Reproduce the lines below word for word, beginning with the first line and stopping after the line that contains "filmic rgb: black relative exposure -7.6 EV, white".

**** Extracted entries ****

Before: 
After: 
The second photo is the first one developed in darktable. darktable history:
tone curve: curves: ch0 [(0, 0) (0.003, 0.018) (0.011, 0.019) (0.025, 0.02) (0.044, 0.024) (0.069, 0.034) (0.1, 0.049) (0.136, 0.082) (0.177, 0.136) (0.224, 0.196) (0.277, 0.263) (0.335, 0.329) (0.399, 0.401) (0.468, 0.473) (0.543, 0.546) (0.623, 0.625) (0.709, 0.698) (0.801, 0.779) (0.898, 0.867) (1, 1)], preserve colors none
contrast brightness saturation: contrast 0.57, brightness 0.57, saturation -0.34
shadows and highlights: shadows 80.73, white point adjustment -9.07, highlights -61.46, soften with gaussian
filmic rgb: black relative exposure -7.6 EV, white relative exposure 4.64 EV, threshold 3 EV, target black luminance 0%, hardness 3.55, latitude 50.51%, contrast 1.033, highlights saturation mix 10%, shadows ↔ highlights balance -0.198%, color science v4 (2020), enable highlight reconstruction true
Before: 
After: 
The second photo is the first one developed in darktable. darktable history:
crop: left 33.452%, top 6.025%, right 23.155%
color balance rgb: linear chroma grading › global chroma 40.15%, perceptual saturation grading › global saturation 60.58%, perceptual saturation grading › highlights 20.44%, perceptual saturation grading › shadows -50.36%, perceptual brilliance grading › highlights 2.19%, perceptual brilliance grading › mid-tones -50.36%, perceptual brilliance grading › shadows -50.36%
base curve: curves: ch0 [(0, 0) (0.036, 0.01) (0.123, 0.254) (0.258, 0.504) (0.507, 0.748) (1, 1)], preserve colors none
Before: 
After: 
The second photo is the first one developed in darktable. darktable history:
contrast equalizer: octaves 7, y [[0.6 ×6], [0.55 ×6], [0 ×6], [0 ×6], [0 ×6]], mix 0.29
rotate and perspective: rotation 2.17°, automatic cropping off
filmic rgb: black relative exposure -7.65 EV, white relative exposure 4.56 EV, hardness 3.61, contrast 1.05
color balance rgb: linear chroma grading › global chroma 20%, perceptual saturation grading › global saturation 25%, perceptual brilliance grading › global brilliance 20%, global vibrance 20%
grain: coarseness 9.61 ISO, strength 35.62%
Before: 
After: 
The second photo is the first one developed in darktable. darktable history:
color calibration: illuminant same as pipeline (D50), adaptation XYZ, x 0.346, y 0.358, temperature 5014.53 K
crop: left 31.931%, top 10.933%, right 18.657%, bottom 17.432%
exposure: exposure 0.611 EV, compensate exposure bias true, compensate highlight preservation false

****

**Task response:**
Before: 
After: 
The second photo is the first one developed in darktable. darktable history:
tone curve: curves: ch0 [(0, 0) (0.003, 0.018) (0.011, 0.019) (0.025, 0.02) (0.044, 0.024) (0.069, 0.034) (0.1, 0.049) (0.136, 0.082) (0.177, 0.136) (0.224, 0.196) (0.277, 0.263) (0.335, 0.329) (0.399, 0.401) (0.468, 0.473) (0.543, 0.546) (0.623, 0.625) (0.709, 0.698) (0.801, 0.779) (0.898, 0.867) (1, 1)], preserve colors none
contrast brightness saturation: contrast 0.57, brightness 0.57, saturation -0.34
shadows and highlights: shadows 80.73, white point adjustment -9.07, highlights -61.46, soften with gaussian
filmic rgb: black relative exposure -7.6 EV, white relative exposure 4.64 EV, threshold 3 EV, target black luminance 0%, hardness 3.55, latitude 50.51%, contrast 1.033, highlights saturation mix 10%, shadows ↔ highlights balance -0.198%, color science v4 (2020), enable highlight reconstruction true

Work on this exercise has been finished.